- To do -
State the number of lines in the material below that contain the word "Through", without any other text.
----------
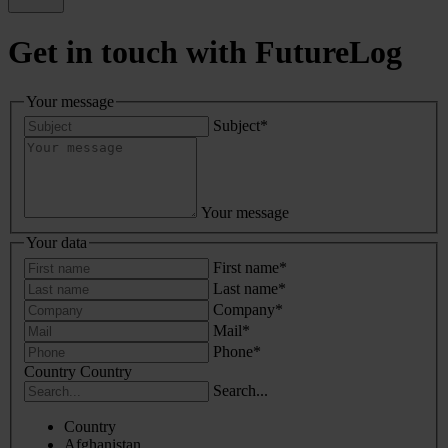
Get in touch with FutureLog
Your message
Subject
*
Your message
Your data
First name
*
Last name
*
Company
*
Mail
*
Phone
*
Country
Country
Search...
Country
Afghanistan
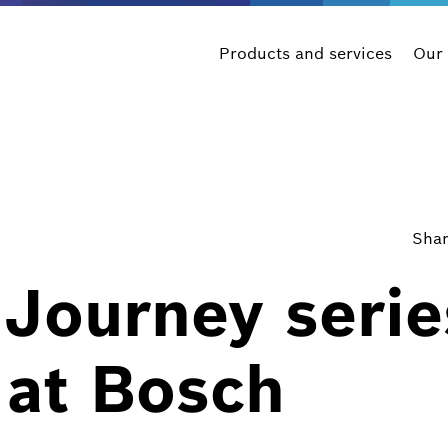
Products and services
Our
Shar
Journey serie
 at Bosch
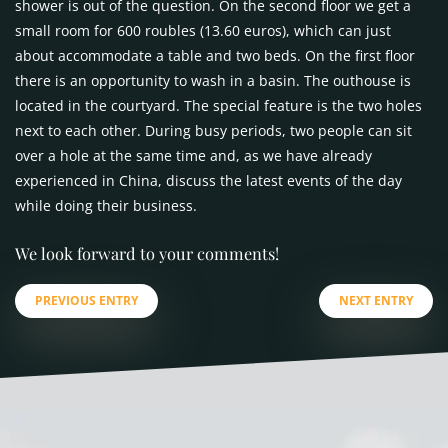
shower is out of the question. On the second floor we get a
small room for 600 roubles (13.60 euros), which can just
about accommodate a table and two beds. On the first floor
there is an opportunity to wash in a basin. The outhouse is
located in the courtyard. The special feature is the two holes
next to each other. During busy periods, two people can sit
over a hole at the same time and, as we have already
experienced in China, discuss the latest events of the day
while doing their business.
We look forward to your comments!
PREVIOUS ENTRY
NEXT ENTRY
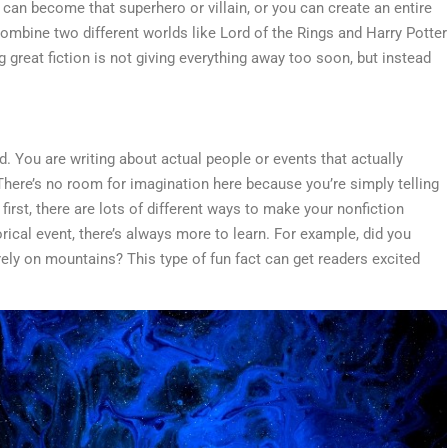
u can become that superhero or villain, or you can create an entire
ombine two different worlds like Lord of the Rings and Harry Potter
 great fiction is not giving everything away too soon, but instead
d. You are writing about actual people or events that actually
 There’s no room for imagination here because you’re simply telling
 first, there are lots of different ways to make your nonfiction
torical event, there’s always more to learn. For example, did you
irely on mountains? This type of fun fact can get readers excited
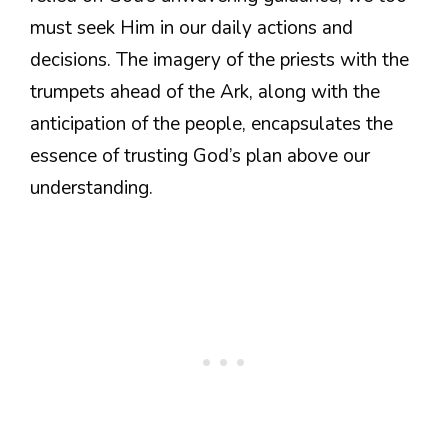
must seek Him in our daily actions and
decisions. The imagery of the priests with the
trumpets ahead of the Ark, along with the
anticipation of the people, encapsulates the
essence of trusting God’s plan above our
understanding.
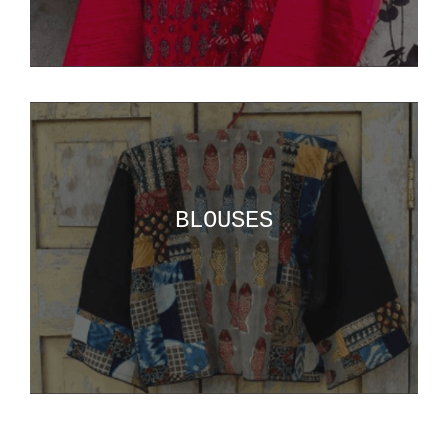
BLOUSES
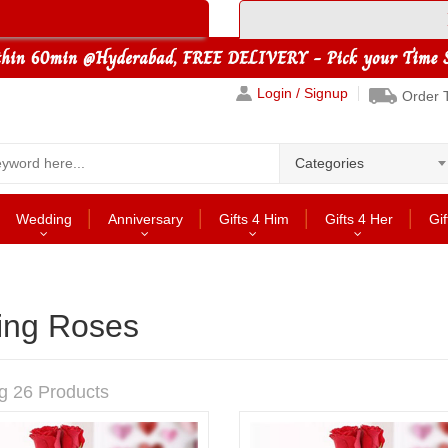
Login / Signup
Order 
Categories
Wedding
Anniversary
Gifts 4 Him
Gifts 4 Her
Gif
king Roses
g 26 Products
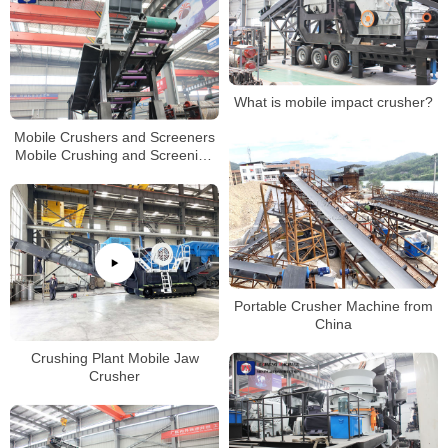
What is mobile impact crusher?
Mobile Crushers and Screeners
Mobile Crushing and Screening
Contractors Permit
Portable Crusher Machine from
China
Crushing Plant Mobile Jaw
Crusher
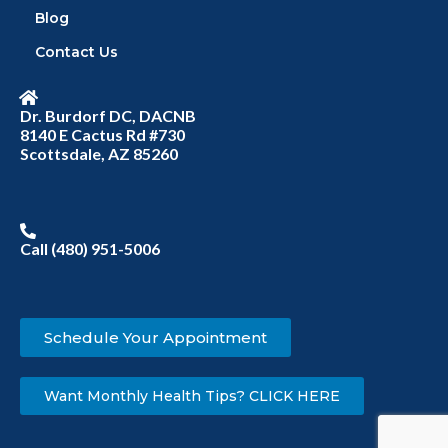
Blog
Contact Us
Dr. Burdorf DC, DACNB
8140 E Cactus Rd #730
Scottsdale, AZ 85260
Call (480) 951-5006
Schedule Your Appointment
Want Monthly Health Tips? CLICK HERE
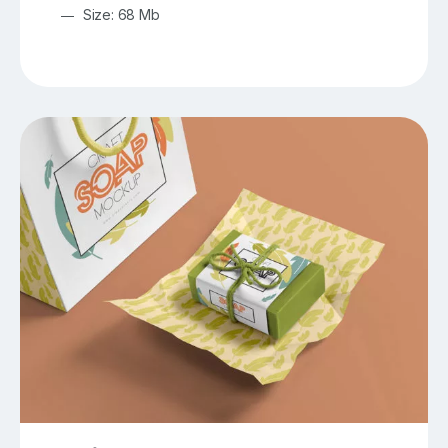
Size: 68 Mb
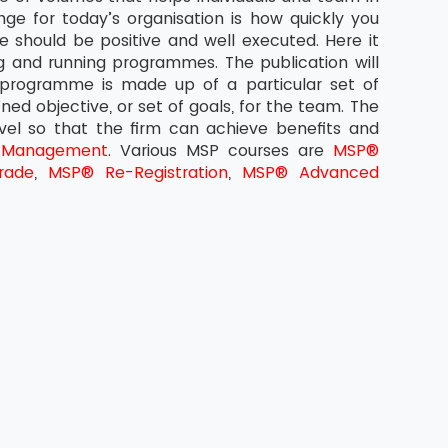
ge for today’s organisation is how quickly you
 should be positive and well executed. Here it
g and running programmes. The publication will
 programme is made up of a particular set of
ined objective, or set of goals, for the team. The
evel so that the firm can achieve benefits and
 Management
. Various MSP courses are
MSP®
rade
,
MSP® Re-Registration
,
MSP® Advanced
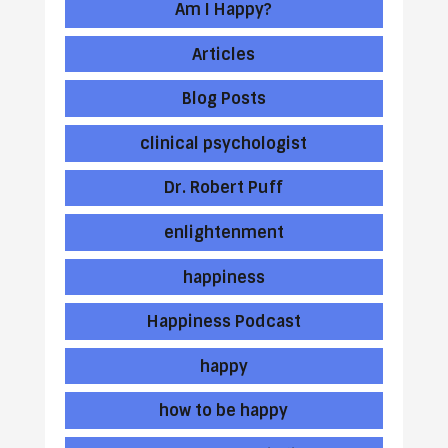
Am I Happy?
Articles
Blog Posts
clinical psychologist
Dr. Robert Puff
enlightenment
happiness
Happiness Podcast
happy
how to be happy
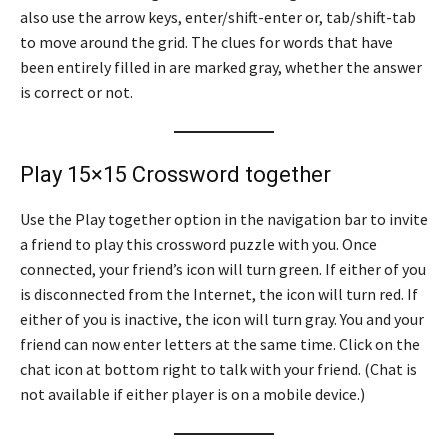
also use the arrow keys, enter/shift-enter or, tab/shift-tab
to move around the grid. The clues for words that have
been entirely filled in are marked gray, whether the answer
is correct or not.
Play 15×15 Crossword together
Use the Play together option in the navigation bar to invite
a friend to play this crossword puzzle with you. Once
connected, your friend’s icon will turn green. If either of you
is disconnected from the Internet, the icon will turn red. If
either of you is inactive, the icon will turn gray. You and your
friend can now enter letters at the same time. Click on the
chat icon at bottom right to talk with your friend. (Chat is
not available if either player is on a mobile device.)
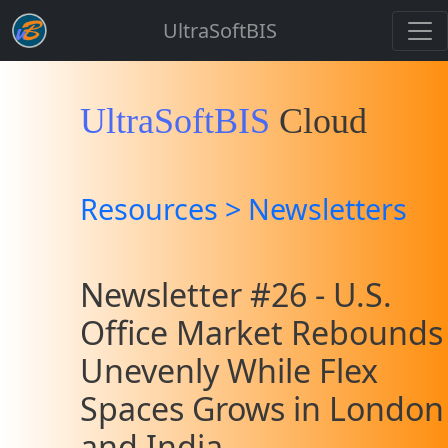
UltraSoftBIS
UltraSoftBIS
Cloud
Resources > Newsletters
Newsletter #26 - U.S.
Office Market Rebounds
Unevenly While Flex
Spaces Grows in London
and India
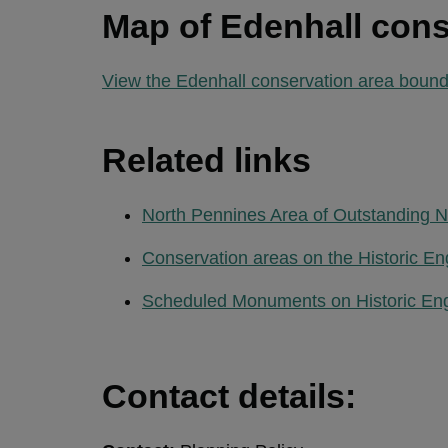
Map of Edenhall cons
View the Edenhall conservation area bound
Related links
North Pennines Area of Outstanding N
Conservation areas on the Historic En
Scheduled Monuments on Historic En
Contact details:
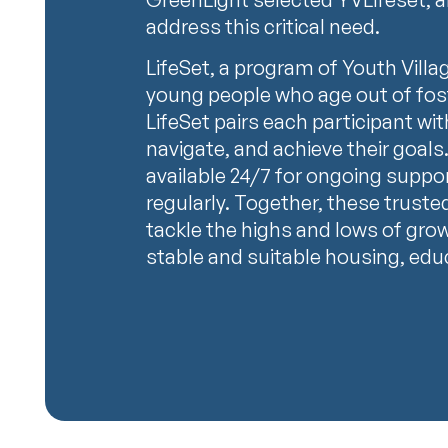
address this critical need.
LifeSet, a program of Youth Villa
young people who age out of fos
LifeSet pairs each participant wit
navigate, and achieve their goals.
available 24/7 for ongoing suppo
regularly. Together, these truste
tackle the highs and lows of gro
stable and suitable housing, educa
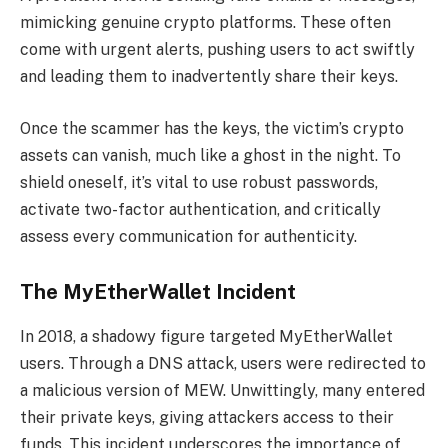
mimicking genuine crypto platforms. These often
come with urgent alerts, pushing users to act swiftly
and leading them to inadvertently share their keys.
Once the scammer has the keys, the victim’s crypto
assets can vanish, much like a ghost in the night. To
shield oneself, it’s vital to use robust passwords,
activate two-factor authentication, and critically
assess every communication for authenticity.
The MyEtherWallet Incident
In 2018, a shadowy figure targeted MyEtherWallet
users. Through a DNS attack, users were redirected to
a malicious version of MEW. Unwittingly, many entered
their private keys, giving attackers access to their
funds. This incident underscores the importance of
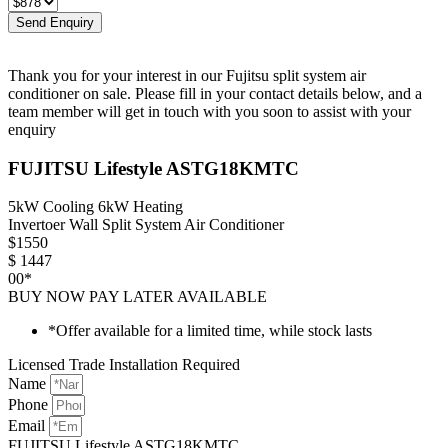
Send Enquiry
Thank you for your interest in our Fujitsu split system air
conditioner on sale. Please fill in your contact details below, and a
team member will get in touch with you soon to assist with your
enquiry
FUJITSU Lifestyle ASTG18KMTC
5kW Cooling 6kW Heating
Invertoer Wall Split System Air Conditioner
$
1550
$
1447
00*
BUY NOW PAY LATER AVAILABLE
*Offer available for a limited time, while stock lasts
Licensed Trade Installation Required
Name
Phone
Email
FUJITSU Lifestyle ASTG18KMTC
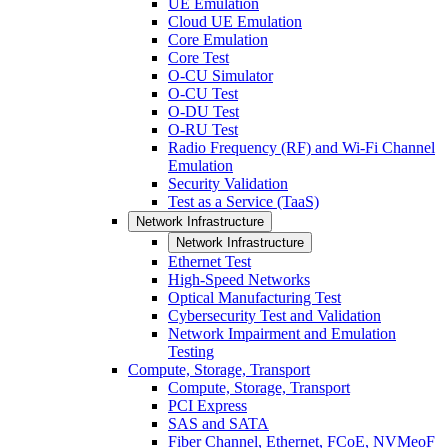
UE Emulation
Cloud UE Emulation
Core Emulation
Core Test
O-CU Simulator
O-CU Test
O-DU Test
O-RU Test
Radio Frequency (RF) and Wi-Fi Channel
Emulation
Security Validation
Test as a Service (TaaS)
Network Infrastructure
Network Infrastructure
Ethernet Test
High-Speed Networks
Optical Manufacturing Test
Cybersecurity Test and Validation
Network Impairment and Emulation
Testing
Compute, Storage, Transport
Compute, Storage, Transport
PCI Express
SAS and SATA
Fiber Channel, Ethernet, FCoE, NVMeoF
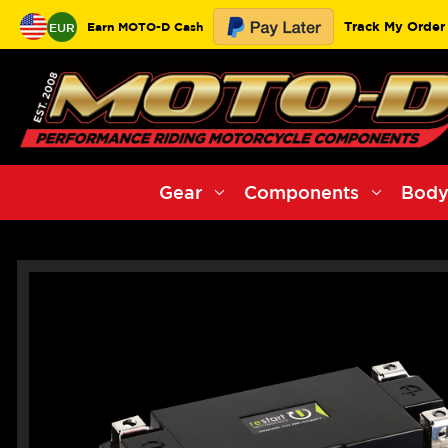
Track My Order
Earn MOTO-D Cash
EUR
Gear
Components
Body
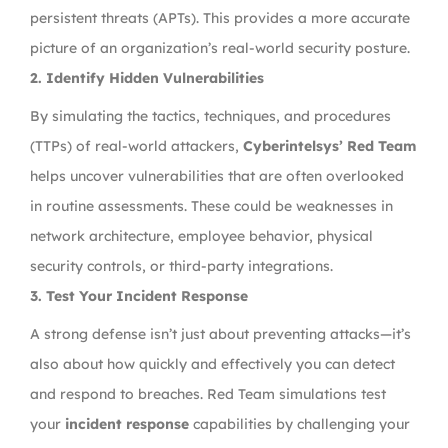
persistent threats (APTs). This provides a more accurate
picture of an organization’s real-world security posture.
2. Identify Hidden Vulnerabilities
By simulating the tactics, techniques, and procedures
(TTPs) of real-world attackers,
Cyberintelsys’ Red Team
helps uncover vulnerabilities that are often overlooked
in routine assessments. These could be weaknesses in
network architecture, employee behavior, physical
security controls, or third-party integrations.
3. Test Your Incident Response
A strong defense isn’t just about preventing attacks—it’s
also about how quickly and effectively you can detect
and respond to breaches. Red Team simulations test
your
incident response
capabilities by challenging your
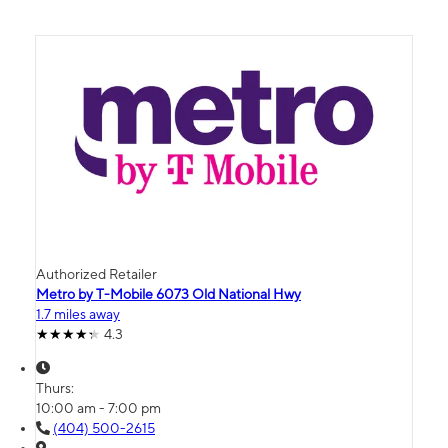
Authorized Retailer
Metro by T-Mobile 6073 Old National Hwy
1.7 miles away
4.3
Thurs:
10:00 am - 7:00 pm
(404) 500-2615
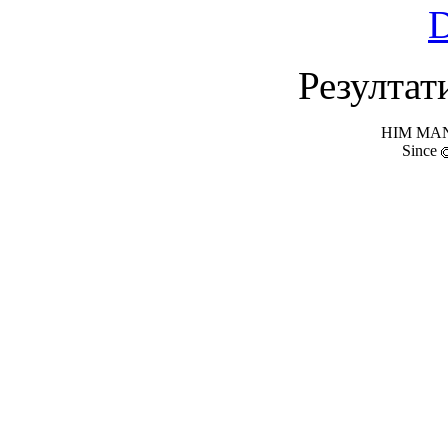
Резултат
HIM MANI
Since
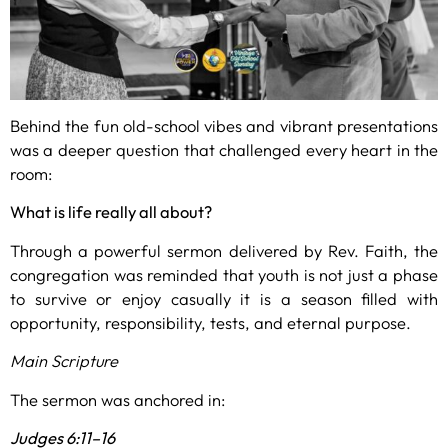
Behind the fun old-school vibes and vibrant presentations
was a deeper question that challenged every heart in the
room:
What is life really all about?
Through a powerful sermon delivered by Rev. Faith, the
congregation was reminded that youth is not just a phase
to survive or enjoy casually it is a season filled with
opportunity, responsibility, tests, and eternal purpose.
Main Scripture
The sermon was anchored in:
Judges 6:11–16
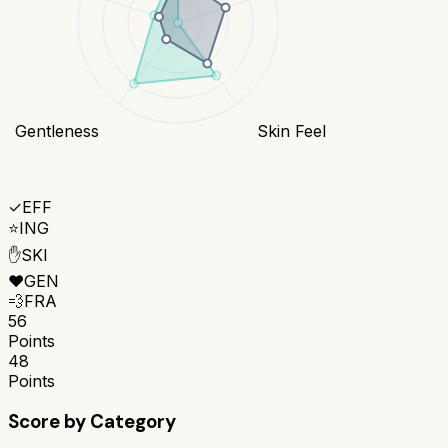
Gentleness
Skin Feel
✓
EFF
⭐
ING
✋
SKI
❤️
GEN
💨
FRA
56
Points
48
Points
Score by Category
----------
- Written response -
2